When I debated Nobel Prize-winning economist Paul Krugman on health care reform, I asked him if he was familiar with the work of University of Pennsylvania economist Mark Pauly. Pauly is a leader in the economics of health insurance. He and his coauthors have shown that health insurance markets are way ahead of politicians — and way ahead of economists — in solving the problems that bedevil health insurance markets. I already knew the answer: only someone completely oblivious of Pauly’s work could have debated as Krugman did. (As Krugman himself demonstrated in that debate, you never want to ask a question to which you don’t already know the answer.)


Krugman’s column in today’s New York Times tells me that he still has not read Pauly.


Krugman addresses the 39-percent premium increases that insurer Wellpoint planned to impose on its California customers:

WellPoint claims … that it has been forced to raise premiums because of “challenging economic times”: cash-strapped Californians have been dropping their policies or shifting into less-comprehensive plans. Those retaining coverage tend to be people with high current medical expenses. And the result, says the company, is a drastically worsening risk pool: in effect, a death spiral.

Krugman then argues that if Wellpoint’s explanation is accurate, then that demonstrates that free-market reforms would cause private insurance markets to collapse, and demonstrates further the need for government to impose price controls on health insurance and to force healthy people to purchase it.


Yet there are at least two major problems with Wellpoint’s story.

  1. Healthy people dropping coverage would not lead to across-the-board premium increases in California, because California allows markets to set premiums.
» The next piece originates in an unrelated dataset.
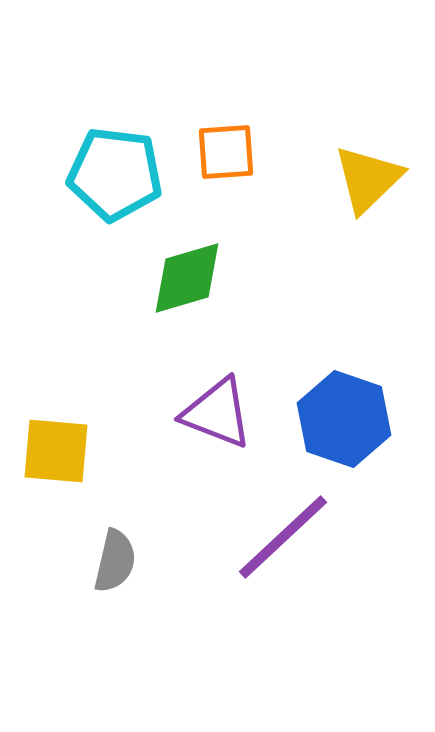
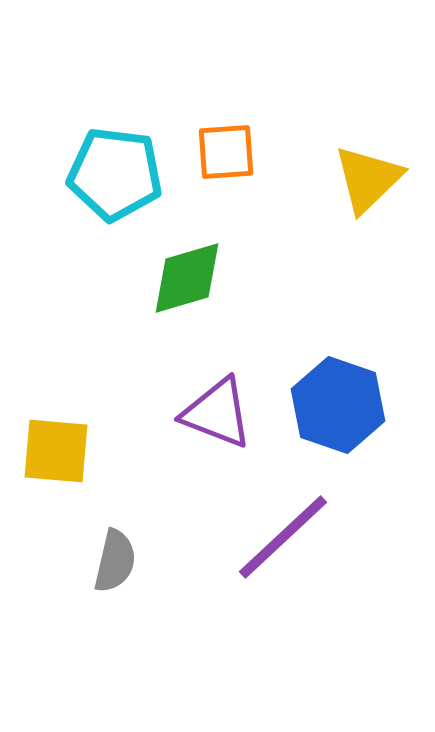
blue hexagon: moved 6 px left, 14 px up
Only when the government imposes the kind of price controls that Krugman wants does an “adverse selection death spiral” follow.
  2. Krugman may be thinking, “Even with market prices, once the healthy people drop out, insurers must raise premiums to cover the future costs of the sick people who remain.” Yet Pauly and his colleagues show that insurers collect the money they need to cover those costs in advance by “front-loading” premiums.

There is still one way that Wellpoint’s story could have some validity — I’m curious to know if Krugman knows what it is — but as University of Chicago economist John Cochrane explains in this Cato study, that particular problem is due to government failure, not market failure.


In an email to me, Pauly offers a more reasonable explanation for Wellpoint’s premium hikes:

Individual insurance premiums are very volatile so you can always find some insurer jumping their premium a lot. Consumers then usually move to the insurer that did not. I know the … California story: Wellpoint had tried aggressively to expand its individual business by setting low premiums, and I think realized the underpricing to gain market share did not make sense in a recession, so they put premiums back up where they should be. Maine is heavily regulated so I do not know the story there but I bet these big hikes came after several regulatory refusals to increase premiums moderately — so again we see a correction of underpriced coverage… I could be wrong but I think this is all political; you could have found this story at virtually any time in the last 10 years but it is more salient now.

The next time Krugman wants to interpret news about health insurance markets, he should do what I do: check with Mark Pauly.


Krugman also declines to consult the literature when he claims that allowing people to purchase health insurance across state lines would lead to a “race to the bottom” as states gutted their consumer protections. (It wouldn’t.)